- TEXTO EXTRAÍDO:
<<<<

DIANA BAILLERES/ESPECIAL
Los Álamos en el bello estado de New Mexico, es actualmente el asiento del Laboratorio de Investigación Nacional de Estados Unidos. Es una pequeña ciudad moderna donde habitan solamente quienes trabajan en esa institución y todas las que se relacionan con sus actividades, ahora ampliadas por la investigación biomédica y otros proyectos como la nanotecnología y la terapia nuclear.
Un día estuve allí. Por la mañana habíamos partido de Santa Fe. El viaje hasta Los Álamos fue un trayecto entre montañas boscosas donde aún habitan en libertad osos grizzli. Uno de esos paisajes en los que la fauna se aproxima en demasía al hábitat humano. Pasamos parte del día recorriendo el museo dedicado al Proyecto Manhattan con el cual, el presidente Roosevelt, dio el banderazo en 1942 para la construcción y pruebas de la bomba atómica, en un acto revanchista por el ataque a Pearl Harbor, con el que Japón obligó a Estados Unidos a entrar a la segunda guerra mundial. Todavía se discute en la Historia si el bombardeo atómico fue necesario después de la rendición de parte del eje Roma-Berlín-Tokio en abril de 1945.
Actualmente, por lo menos cuando paseé por sus calles, hace unos siete años, uno de nuestros anfitriones no dejó escapar la oportunidad de comentarnos que el nivel de vida de los habitantes de Los Álamos es el más alto de Estados Unidos y es decir muy alto en relación con lo que sabemos del producto per cápita de otras poblaciones. Considerando los altos salarios, de quienes laboran en el LANL, cuyas certificaciones son para doctores en física, óptica, médicos, biólogos, químicos e ingenieros, sus salarios oscilan entre 300 y 400 mil dólares anuales.

>>>>

- QUÉ SE PIDE: Actualiza el texto sobre Los Álamos y reprodúcelo comenzando en "Actualmente, por lo" y terminando en "mil dólares anuales.", con "anfitriones" cambiado por "guías".

- MATERIAL PROPORCIONADO:
<<<<

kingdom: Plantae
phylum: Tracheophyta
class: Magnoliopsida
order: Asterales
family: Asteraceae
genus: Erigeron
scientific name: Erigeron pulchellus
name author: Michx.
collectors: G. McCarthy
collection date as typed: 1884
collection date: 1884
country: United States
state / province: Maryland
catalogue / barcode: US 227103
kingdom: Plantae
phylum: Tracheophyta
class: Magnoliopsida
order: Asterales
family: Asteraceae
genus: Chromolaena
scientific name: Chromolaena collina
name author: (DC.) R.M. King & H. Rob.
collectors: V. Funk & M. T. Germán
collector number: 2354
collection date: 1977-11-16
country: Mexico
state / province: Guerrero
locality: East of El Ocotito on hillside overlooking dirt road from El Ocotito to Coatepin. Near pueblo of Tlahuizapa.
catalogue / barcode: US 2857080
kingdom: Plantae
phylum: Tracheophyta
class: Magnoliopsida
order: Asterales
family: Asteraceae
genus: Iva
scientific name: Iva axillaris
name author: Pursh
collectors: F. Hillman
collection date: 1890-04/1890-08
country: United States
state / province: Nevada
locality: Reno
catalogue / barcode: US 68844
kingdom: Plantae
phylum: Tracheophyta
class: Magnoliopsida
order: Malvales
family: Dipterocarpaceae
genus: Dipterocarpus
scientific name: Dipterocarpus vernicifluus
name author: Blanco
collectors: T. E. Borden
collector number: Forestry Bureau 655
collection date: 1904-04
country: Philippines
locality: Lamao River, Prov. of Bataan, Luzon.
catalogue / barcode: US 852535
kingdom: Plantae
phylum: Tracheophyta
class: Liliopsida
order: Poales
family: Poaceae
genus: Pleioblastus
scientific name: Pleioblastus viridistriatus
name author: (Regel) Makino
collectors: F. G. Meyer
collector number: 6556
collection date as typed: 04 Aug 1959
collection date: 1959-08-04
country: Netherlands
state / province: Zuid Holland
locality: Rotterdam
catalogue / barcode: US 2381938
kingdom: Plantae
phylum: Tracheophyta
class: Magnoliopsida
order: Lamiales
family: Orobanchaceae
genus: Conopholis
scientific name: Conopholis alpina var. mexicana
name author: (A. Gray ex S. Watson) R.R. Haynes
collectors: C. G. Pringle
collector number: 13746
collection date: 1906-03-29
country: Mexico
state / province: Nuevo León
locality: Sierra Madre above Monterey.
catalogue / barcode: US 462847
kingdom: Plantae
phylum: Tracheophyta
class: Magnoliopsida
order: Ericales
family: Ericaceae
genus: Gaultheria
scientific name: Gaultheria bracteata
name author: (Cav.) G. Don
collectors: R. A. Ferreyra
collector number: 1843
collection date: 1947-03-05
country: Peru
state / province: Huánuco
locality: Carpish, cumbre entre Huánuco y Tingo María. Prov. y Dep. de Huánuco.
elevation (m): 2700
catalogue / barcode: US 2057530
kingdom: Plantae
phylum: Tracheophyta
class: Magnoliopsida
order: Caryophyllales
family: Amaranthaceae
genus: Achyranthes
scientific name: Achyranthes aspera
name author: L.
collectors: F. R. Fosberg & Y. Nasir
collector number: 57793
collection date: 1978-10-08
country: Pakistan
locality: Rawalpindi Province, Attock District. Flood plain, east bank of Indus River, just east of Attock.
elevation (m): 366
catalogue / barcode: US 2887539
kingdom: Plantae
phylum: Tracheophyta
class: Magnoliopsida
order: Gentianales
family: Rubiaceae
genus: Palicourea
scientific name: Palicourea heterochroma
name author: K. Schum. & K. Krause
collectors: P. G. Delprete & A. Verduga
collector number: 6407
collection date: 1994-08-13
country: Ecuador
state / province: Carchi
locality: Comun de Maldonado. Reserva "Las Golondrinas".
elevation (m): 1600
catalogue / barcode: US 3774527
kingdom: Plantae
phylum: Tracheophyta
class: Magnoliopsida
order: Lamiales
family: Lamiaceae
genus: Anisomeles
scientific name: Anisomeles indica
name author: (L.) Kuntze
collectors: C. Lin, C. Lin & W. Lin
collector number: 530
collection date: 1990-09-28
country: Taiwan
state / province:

>>>>

- RESPUESTA:
Actualmente, por lo menos cuando paseé por sus calles, hace unos siete años, uno de nuestros guías no dejó escapar la oportunidad de comentarnos que el nivel de vida de los habitantes de Los Álamos es el más alto de Estados Unidos y es decir muy alto en relación con lo que sabemos del producto per cápita de otras poblaciones. Considerando los altos salarios, de quienes laboran en el LANL, cuyas certificaciones son para doctores en física, óptica, médicos, biólogos, químicos e ingenieros, sus salarios oscilan entre 300 y 400 mil dólares anuales.